Present findings as a structured report. Split violations from gaps. See
`${CLAUDE_PLUGIN_ROOT}/skills/repair-agent/examples/sample-repair.md` for a complete
example of the report format and a before/after repair session.

```
AGENT IMPROVEMENT REPORT: <agent-name>
System prompt: [N] lines | Description: [N] tokens | Tools: [listed / unrestricted]

VIOLATIONS
──────────
CRITICAL
  [D1] Description does not start with "Use this agent when..." — routing model cannot
       match. Fix: rewrite opening as "Use this agent when [trigger conditions]."

MAJOR
  [D3] Body uses first-person throughout ("I will analyze...") — system prompt must be
       second-person because it is an address to the agent, not a narration of intent.
       Fix: rewrite as "Analyze the input and identify..." throughout.
  [D2] `tools` omitted for a read-only analysis agent — omission grants full tool access;
       least-privilege for autonomous agents requires an explicit allowlist.
       Fix: add tools block sequence (Read, Grep, Glob)

MINOR
  [D2] `color` not set — no visual identity in multi-agent UI.
       Fix: add color: blue (analysis/review semantic).

GAPS (what would improve this agent)
─────────────────────────────────────
MAJOR
  [D7] System prompt is 380 lines of embedded domain reference. Extract to a skill file
       and preload via `skills:` frontmatter to reduce per-spawn context cost.

MINOR
  [D6] No edge cases section — what happens when the agent receives no input?
       Improvement: add "Edge Cases: No input provided — ask the user to share the target."
```

Group violations by severity, then gaps by severity. For each: dimension code, what is
wrong or missing, the principle it falls short of, the exact fix.

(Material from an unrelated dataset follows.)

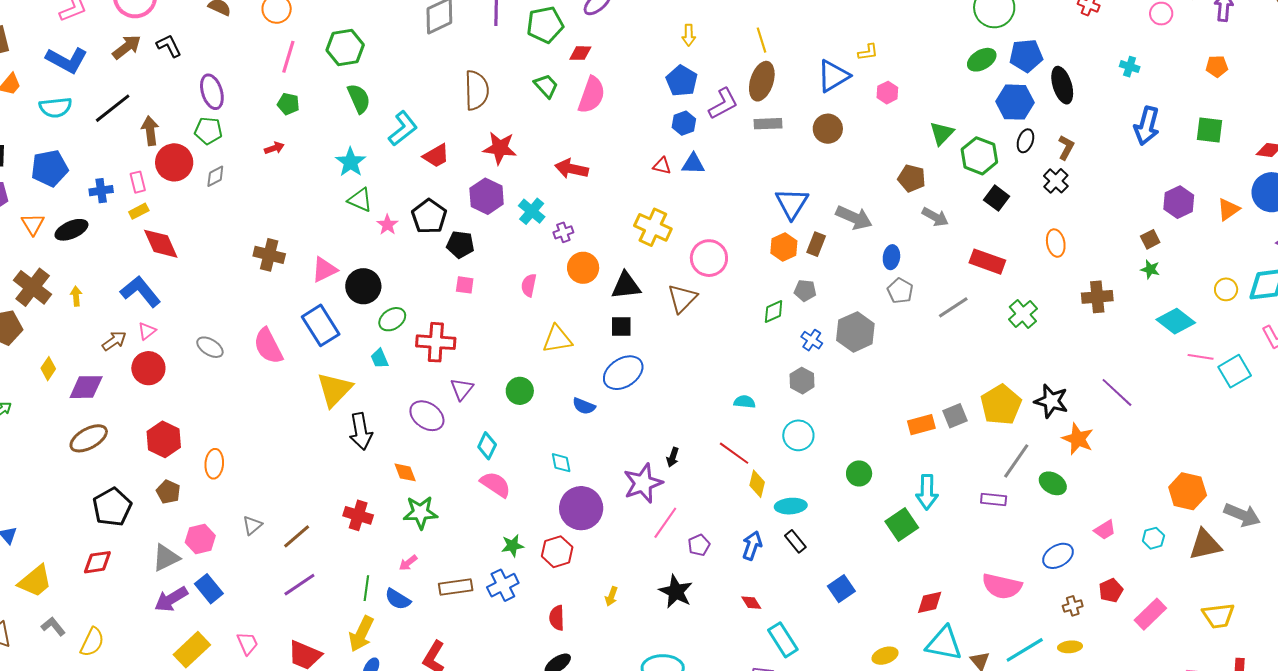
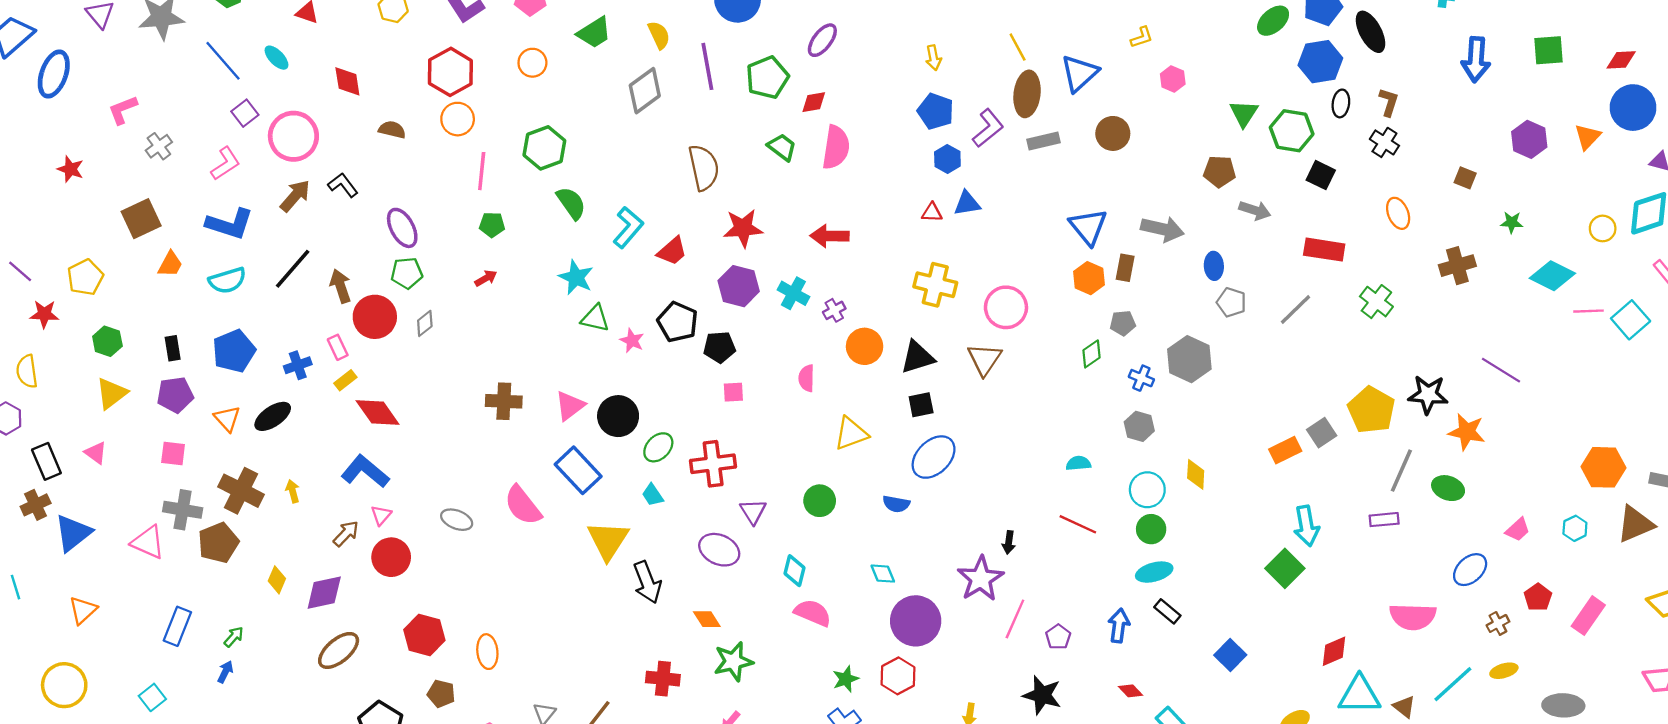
blue triangle: (833, 76) -> (1079, 73), moved
brown square: (1150, 239) -> (1465, 178), moved, turned -30
green circle: (859, 473) -> (1151, 529), moved
yellow diamond: (757, 484) -> (1196, 474), moved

Ask: "Apply all critical and major items? Or select specific ones?"

Proceed to Phase 4 when the user has indicated which items to apply.

---

## Phase 4: Apply Improvements

Apply confirmed items in order: critical violations → major violations → major gaps →
minor violations → minor gaps.

For each item:
- State what is being changed and why (principle reference, not just "you asked")
- Make the edit
- Confirm the change is consistent with surrounding content

### Explain Your Choices

After applying:
- **What was changed and why** — reference the principle: "Rewrote body as second-person
  because the system prompt is an address to the agent; first-person breaks the instruction-
  following contract"
- **What was added and why** — "Added `tools` block sequence (Read, Grep, Glob) because this
  is a read-only agent and least-privilege for autonomous execution requires an explicit allowlist"
- **What was left unchanged and why** — "Left `maxTurns` unset — task horizon is open-ended"
- **What remains for the user** — items requiring domain knowledge to fill

Phase 4 is complete when all confirmed items are applied, explanation delivered, and the
validation checklist passes.

---

## Validation

After applying all improvements:

1. Run the structural validator:
   ```bash
   python3 ${CLAUDE_PLUGIN_ROOT}/skills/create-agent/scripts/validate_agent.py \
     <agent-file> --output json
   ```
   Exit 0 = structure clean. Exit 1 = parse the `errors` array; report each entry's
   `field`, `message`, and `severity` before delivering final results.

2. Load `${CLAUDE_PLUGIN_ROOT}/skills/repair-agent/references/quality-checklist.md`
   and run the quality standards check followed by the item-by-item checklist. Report
   any failing items before delivering final results.